Jeffrey D. Levine, the U.S. ambassador to Estonia, said the European nation’s approach could benefit many countries, but not necessarily the United States.

“For the United States, voting online is very problematic because [of] our lack of national ID cards, lack of some of the prerequisites that Estonia has implemented,” Levine told The Associated Press.

In addition, there’s the “fear of big government,” Levine said. Americans, he said, “are afraid of the creation of a very large national database. We don’t have that yet, and there’s lot of resistance to it.”

When the District of Columbia experimented with an online voting system in 2010, hackers broke in and changed votes to fictional characters.

In 2005, Estonia became the first country to implement Internet voting in a nationwide election. Though it was slow to catch on, by 2011 approximately one-fourth of all votes in parliamentary elections were cast from homes or offices.

Other countries have tried online voting with mixed success.

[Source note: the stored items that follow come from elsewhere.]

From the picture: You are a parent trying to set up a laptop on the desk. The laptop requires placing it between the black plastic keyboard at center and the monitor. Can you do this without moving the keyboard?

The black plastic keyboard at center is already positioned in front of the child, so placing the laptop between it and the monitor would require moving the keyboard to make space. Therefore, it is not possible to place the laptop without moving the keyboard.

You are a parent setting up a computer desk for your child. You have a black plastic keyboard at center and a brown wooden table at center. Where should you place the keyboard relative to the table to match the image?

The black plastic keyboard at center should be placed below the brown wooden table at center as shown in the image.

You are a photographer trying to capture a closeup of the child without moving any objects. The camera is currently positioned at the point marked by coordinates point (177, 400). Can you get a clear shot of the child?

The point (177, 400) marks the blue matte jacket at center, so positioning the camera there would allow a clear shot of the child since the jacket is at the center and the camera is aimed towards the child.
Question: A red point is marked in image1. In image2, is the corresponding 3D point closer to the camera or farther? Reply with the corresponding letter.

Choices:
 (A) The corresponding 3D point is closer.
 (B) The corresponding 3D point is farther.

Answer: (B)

Swiss voters have been able to vote over the Internet in some referendums since the federal government and some cantons (states) began experimenting with electronic ballots a decade ago, and this year 12 cantons were authorized to use online voting during federal elections in June.

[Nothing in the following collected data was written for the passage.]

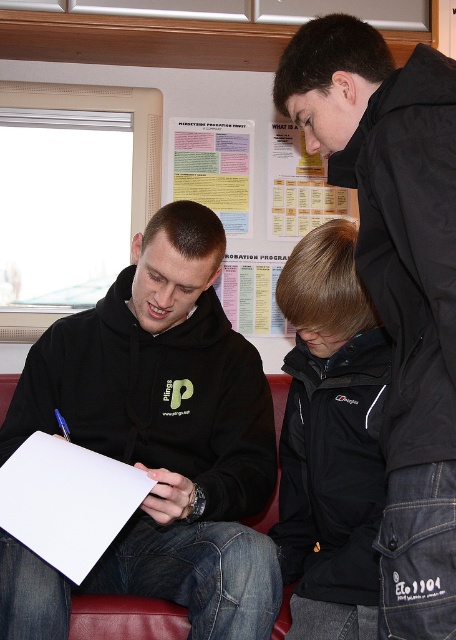
Who is more forward, (446, 236) or (188, 145)?

Point (446, 236) is more forward.

Who is more distant from viewer, (408, 570) or (231, 179)?

The point (231, 179) is more distant.

Locate an element on the screen. The image size is (456, 640). black matte jacket at upper right is located at coordinates (397, 282).

Find the location of a particular element. black softshell jacket at lower right is located at coordinates click(330, 440).

Identify the location of black softshell jacket at lower right. Image resolution: width=456 pixels, height=640 pixels. (330, 440).

Image resolution: width=456 pixels, height=640 pixels. Identify the location of black softshell jacket at lower right. pyautogui.click(x=330, y=440).

Does black softshell jacket at lower right lie in front of yellow paper poster at upper center?

Yes.

Which is in front, point (330, 566) or point (279, 237)?

Point (330, 566) is in front.

Identify the location of black softshell jacket at lower right. (330, 440).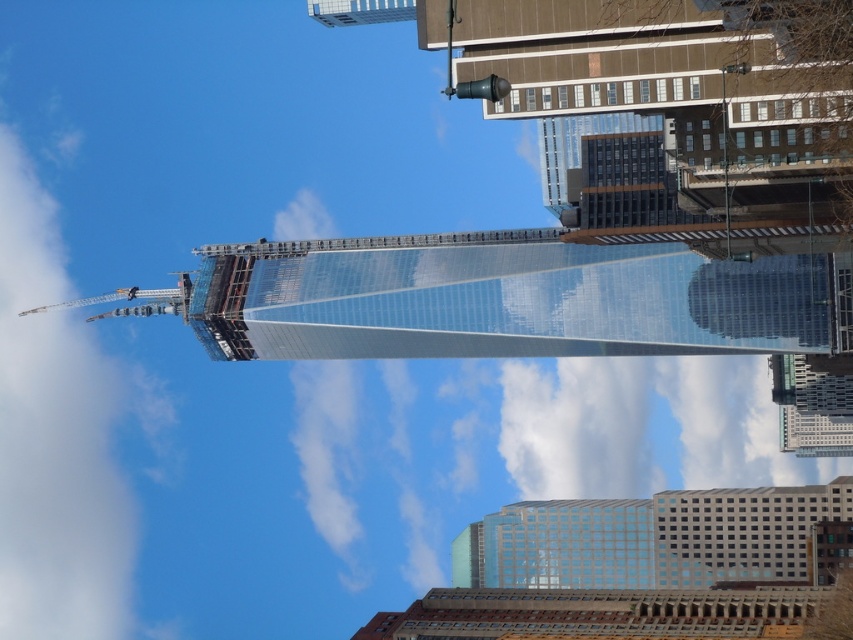
You are a city planner reviewing a construction blueprint. The blueprint shows a point at coordinates (764, 298). Based on the image provided, what does this point indicate?

The point at coordinates (764, 298) marks the transparent glass building at right.

You are standing at the point marked by the coordinates point (x=743, y=532) in the image. What object are you facing in the scene?

The point (x=743, y=532) marks the white glass building at lower right, so you are facing the white glass building at lower right.

You are an architect reviewing the cityscape. You need to determine which object is taller between the white glass building at lower right and the metallic silver crane at upper left. Based on the scene, which one is taller?

The white glass building at lower right has a greater height compared to the metallic silver crane at upper left, so the white glass building at lower right is taller.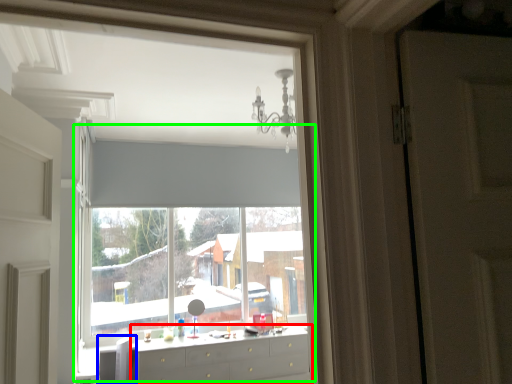
Question: Considering the real-world distances, which object is closest to chest of drawers (highlighted by a red box)? swivel chair (highlighted by a blue box) or bay window (highlighted by a green box).

Choices:
 (A) swivel chair
 (B) bay window

Answer: (A)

Britain most recently tested Internet voting at municipal elections in 2007, but found that offering the public to switch the polling booth for a computer proved problematic.

Some voters found an electoral website hard to navigate, while others forgot logon details or passwords needed to cast their ballot. In the city of Sheffield, two-thirds of people who had registered for an electronic vote didn’t end up using the service.

Britain’s Electoral Commission, responsible for running elections, said there were major worries over hacker attacks and identity fraud.

Hanni said such worries “haven’t come true” in Estonia. “But naturally they are there,” she added. “Initiating Internet voting is a complex project. You need to build trust, solve constitutional issues and the secrecy of voting – it’s not an easy task.”